8:00 – 8:15 The Dynamics of Maps of the Torus
Sebastian Mineo, Fairfield University

Abstract: In this paper, we begin with a brief discussion of the chaotic nature of hyperbolic automorphisms onto the torus. We then continue by classifying all two-dimensional non-hyperbolic toral automorphisms up to topological conjugacy using purely elementary means. Finally, we investigate the dynamics of these maps and discuss the possibility for chaos.

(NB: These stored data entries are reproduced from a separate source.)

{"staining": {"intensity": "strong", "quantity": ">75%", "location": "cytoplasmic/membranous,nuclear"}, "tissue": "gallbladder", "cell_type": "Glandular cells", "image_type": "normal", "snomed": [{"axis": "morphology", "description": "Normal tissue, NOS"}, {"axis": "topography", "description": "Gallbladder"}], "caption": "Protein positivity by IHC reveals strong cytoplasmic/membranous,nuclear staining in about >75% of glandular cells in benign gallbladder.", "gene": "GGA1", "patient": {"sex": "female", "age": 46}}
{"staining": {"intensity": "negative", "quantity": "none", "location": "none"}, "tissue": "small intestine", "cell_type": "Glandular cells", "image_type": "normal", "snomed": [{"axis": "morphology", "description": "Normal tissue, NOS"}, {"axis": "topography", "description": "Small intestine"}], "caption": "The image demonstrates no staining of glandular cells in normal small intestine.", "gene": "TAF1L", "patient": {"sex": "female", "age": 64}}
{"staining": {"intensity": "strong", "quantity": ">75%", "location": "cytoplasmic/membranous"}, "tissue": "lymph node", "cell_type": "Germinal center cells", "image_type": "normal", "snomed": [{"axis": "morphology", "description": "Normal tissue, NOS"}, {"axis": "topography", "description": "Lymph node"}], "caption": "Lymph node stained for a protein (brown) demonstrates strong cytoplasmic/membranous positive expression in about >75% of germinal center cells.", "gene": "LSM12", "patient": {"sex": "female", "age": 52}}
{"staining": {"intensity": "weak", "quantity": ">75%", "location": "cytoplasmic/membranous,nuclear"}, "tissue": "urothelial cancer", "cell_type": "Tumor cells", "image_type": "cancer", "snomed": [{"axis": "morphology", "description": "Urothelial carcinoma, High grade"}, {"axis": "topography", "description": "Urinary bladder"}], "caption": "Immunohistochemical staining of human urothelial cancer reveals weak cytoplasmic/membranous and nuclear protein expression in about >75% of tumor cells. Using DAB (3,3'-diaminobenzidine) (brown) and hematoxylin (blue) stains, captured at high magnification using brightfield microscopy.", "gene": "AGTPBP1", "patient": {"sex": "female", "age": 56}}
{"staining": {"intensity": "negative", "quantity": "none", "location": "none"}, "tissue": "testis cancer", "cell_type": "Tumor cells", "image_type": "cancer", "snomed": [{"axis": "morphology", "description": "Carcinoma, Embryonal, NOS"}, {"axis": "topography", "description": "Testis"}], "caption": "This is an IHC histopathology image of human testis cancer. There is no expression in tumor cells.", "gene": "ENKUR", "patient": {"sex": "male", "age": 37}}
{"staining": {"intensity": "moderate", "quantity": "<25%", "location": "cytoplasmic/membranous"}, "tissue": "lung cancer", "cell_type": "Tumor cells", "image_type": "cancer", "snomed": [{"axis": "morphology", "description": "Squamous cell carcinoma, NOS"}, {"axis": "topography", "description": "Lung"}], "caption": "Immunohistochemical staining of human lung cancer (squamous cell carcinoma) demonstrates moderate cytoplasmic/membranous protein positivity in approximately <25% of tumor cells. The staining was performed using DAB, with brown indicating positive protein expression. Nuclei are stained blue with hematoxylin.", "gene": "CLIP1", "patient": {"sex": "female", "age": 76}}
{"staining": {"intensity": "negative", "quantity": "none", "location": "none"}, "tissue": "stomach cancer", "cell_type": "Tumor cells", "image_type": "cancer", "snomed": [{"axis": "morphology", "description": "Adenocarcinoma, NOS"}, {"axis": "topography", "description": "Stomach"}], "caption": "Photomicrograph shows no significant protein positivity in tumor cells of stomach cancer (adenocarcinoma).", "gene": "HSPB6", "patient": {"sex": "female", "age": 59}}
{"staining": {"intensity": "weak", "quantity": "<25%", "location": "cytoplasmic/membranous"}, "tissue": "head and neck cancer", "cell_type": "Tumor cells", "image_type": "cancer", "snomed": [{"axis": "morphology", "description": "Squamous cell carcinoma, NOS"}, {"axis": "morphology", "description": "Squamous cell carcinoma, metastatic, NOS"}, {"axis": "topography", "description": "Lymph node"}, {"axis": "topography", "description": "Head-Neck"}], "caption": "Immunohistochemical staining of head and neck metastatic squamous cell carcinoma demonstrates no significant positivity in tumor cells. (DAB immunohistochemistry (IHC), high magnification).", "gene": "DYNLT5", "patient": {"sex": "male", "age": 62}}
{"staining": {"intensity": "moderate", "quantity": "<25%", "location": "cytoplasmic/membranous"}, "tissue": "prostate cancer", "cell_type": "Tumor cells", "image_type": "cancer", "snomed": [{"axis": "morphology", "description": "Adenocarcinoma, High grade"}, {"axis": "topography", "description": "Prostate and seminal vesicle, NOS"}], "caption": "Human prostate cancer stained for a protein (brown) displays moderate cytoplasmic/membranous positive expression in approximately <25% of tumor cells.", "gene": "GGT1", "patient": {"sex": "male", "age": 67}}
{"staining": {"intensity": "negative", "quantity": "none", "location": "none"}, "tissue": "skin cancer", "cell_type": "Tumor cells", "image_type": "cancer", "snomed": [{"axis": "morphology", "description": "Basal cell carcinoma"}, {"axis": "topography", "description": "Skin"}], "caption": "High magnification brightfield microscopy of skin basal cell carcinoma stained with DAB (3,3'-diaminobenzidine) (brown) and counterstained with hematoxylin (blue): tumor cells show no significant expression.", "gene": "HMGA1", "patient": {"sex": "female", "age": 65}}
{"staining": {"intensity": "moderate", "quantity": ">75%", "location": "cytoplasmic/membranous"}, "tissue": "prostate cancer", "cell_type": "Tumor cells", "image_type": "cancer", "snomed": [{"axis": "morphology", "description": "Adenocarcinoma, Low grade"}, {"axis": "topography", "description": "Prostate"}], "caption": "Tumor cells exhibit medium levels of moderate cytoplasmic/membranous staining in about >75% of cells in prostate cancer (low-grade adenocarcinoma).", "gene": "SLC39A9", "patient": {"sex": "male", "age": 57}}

8:20 – 8:35 Hyperelliptic Curves in Characteristic Two
Yasin Demirbas, Boston University

Abstract: Hyperelliptic Curves are a special class of algebraic curves and can be viewed as generalizations of elliptic curves. Starting in 1989, the theory of hyperelliptic curves over finite fields has been applied to construction of cryptosystems. The attack by Duursma-Gaudry-Morain is feasible if the Jacobian has an automorphism of large order, and to protect against the attack by Gaudry, the genus g of the hyperelliptic curve must be smaller than 5. So, one needs to know the automorphism groups as well. In this talk we will give a complete list of the automorphism groups of hyperelliptic curves of genus 3, and 4 over an algebraically closed field of characteristic 2.

8:40 – 8:55 The Bochner Identity in Euclidean Space
Zachary J. Smith, University of Maine – Orono

Abstract : The Fourier transform is a useful technique in looking at solutions to partial differential equations. In its study, we try to gain understanding by decomposing it into functions that remain invariant under symmetries. We shall achieve this by looking at eigenfunctions of the Laplace-Beltrami operator, resulting in some nice relations involving Bessel functions.